Requirements |
Rewrite the entries from the start through the line containing "genus: Erysiphe", changing "scientific name" to "species" and leaving everything else as it is.

-- Start Data supplied --

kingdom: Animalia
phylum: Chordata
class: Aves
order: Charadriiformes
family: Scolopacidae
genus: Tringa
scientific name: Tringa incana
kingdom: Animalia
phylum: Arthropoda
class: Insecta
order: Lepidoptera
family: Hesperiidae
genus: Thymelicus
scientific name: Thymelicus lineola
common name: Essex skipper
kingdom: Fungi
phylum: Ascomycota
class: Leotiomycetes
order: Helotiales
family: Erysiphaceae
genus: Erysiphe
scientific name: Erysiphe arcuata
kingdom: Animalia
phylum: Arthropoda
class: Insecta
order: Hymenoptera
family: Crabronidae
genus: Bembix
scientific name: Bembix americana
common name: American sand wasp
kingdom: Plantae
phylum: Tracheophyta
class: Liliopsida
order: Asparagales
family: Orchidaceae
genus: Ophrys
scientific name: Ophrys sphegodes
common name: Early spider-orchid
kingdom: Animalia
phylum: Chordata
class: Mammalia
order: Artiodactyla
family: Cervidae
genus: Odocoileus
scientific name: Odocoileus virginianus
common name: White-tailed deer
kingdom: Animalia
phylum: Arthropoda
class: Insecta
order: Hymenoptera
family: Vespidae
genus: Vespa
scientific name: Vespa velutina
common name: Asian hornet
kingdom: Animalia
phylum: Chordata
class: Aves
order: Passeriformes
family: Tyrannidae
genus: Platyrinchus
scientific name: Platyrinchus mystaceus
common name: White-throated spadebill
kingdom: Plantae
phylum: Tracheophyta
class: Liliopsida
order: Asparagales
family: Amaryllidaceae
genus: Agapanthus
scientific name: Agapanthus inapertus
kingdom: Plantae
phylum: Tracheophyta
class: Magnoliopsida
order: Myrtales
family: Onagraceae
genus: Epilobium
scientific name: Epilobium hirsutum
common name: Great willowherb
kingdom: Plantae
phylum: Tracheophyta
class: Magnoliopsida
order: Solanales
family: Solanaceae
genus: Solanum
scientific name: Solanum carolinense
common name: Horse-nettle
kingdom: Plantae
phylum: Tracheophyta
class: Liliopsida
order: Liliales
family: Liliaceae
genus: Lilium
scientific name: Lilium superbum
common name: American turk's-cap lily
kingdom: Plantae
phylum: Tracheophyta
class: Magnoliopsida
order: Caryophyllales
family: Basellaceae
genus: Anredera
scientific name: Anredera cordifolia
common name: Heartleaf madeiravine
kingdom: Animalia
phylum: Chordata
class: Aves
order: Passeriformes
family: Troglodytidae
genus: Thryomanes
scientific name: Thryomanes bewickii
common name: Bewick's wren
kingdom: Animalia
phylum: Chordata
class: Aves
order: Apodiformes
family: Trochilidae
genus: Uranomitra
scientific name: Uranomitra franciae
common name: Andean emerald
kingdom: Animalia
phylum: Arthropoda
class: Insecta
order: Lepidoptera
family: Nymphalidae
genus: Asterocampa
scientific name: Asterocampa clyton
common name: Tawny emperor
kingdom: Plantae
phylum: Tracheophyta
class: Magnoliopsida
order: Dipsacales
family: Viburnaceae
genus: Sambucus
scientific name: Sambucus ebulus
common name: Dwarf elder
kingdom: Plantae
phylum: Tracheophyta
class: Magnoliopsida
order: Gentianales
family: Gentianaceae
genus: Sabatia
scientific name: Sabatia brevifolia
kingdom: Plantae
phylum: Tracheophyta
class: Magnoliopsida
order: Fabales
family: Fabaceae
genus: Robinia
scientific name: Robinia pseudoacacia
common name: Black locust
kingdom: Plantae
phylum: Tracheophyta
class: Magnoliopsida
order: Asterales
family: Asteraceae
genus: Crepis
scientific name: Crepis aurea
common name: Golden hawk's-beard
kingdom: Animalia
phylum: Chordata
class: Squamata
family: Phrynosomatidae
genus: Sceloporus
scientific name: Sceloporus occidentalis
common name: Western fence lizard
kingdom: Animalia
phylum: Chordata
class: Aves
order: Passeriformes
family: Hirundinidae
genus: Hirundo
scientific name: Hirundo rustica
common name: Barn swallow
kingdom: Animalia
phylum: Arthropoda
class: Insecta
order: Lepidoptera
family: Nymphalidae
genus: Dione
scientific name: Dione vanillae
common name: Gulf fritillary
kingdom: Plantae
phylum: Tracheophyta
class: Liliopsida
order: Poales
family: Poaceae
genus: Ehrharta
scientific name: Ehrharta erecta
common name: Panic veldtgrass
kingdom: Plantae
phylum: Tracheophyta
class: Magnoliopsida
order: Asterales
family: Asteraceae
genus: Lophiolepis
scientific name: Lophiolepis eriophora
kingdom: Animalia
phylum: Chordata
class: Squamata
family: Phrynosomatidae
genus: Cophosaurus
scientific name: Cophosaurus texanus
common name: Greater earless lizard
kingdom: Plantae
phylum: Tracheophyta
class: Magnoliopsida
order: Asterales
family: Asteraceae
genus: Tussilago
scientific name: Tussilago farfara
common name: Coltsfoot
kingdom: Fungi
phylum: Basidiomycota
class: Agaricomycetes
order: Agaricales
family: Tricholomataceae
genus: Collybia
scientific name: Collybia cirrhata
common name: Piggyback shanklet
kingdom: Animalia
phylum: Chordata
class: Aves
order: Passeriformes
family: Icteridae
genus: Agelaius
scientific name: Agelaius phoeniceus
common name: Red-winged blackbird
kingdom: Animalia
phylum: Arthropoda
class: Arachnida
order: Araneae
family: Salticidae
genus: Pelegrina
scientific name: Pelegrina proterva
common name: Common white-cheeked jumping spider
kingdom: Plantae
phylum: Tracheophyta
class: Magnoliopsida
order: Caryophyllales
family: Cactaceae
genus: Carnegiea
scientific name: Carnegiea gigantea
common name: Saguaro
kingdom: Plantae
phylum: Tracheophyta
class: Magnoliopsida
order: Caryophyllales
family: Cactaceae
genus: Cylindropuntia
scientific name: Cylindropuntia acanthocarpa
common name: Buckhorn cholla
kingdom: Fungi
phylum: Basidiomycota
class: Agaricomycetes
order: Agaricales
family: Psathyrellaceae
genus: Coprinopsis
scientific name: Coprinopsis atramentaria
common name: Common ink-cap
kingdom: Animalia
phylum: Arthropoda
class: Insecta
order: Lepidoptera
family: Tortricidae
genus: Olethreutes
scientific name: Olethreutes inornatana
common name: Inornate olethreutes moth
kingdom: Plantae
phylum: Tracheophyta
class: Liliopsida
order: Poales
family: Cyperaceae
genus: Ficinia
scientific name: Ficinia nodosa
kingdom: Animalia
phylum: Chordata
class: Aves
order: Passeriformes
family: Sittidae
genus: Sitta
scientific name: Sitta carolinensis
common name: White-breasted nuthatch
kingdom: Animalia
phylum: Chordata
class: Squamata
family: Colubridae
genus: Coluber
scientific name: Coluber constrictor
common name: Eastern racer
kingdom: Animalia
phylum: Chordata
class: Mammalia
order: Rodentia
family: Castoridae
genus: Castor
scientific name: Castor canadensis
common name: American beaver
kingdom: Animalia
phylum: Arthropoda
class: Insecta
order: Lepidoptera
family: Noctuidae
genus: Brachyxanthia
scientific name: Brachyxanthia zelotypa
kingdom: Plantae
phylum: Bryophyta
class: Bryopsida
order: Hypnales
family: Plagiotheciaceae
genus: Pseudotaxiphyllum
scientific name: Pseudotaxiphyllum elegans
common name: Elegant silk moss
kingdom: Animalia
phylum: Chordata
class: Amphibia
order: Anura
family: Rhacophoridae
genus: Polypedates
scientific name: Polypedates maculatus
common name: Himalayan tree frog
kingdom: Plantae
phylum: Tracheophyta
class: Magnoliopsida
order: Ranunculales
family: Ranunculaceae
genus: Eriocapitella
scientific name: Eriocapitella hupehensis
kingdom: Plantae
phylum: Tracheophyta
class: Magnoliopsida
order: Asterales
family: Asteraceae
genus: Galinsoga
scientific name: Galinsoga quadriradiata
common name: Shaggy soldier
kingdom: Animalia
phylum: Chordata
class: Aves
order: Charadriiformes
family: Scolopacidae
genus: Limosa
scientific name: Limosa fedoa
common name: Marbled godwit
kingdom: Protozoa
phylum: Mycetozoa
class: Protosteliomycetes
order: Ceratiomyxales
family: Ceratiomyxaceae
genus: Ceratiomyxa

-- End Data supplied --

Result of this task |
kingdom: Animalia
phylum: Chordata
class: Aves
order: Charadriiformes
family: Scolopacidae
genus: Tringa
species: Tringa incana
kingdom: Animalia
phylum: Arthropoda
class: Insecta
order: Lepidoptera
family: Hesperiidae
genus: Thymelicus
species: Thymelicus lineola
common name: Essex skipper
kingdom: Fungi
phylum: Ascomycota
class: Leotiomycetes
order: Helotiales
family: Erysiphaceae
genus: Erysiphe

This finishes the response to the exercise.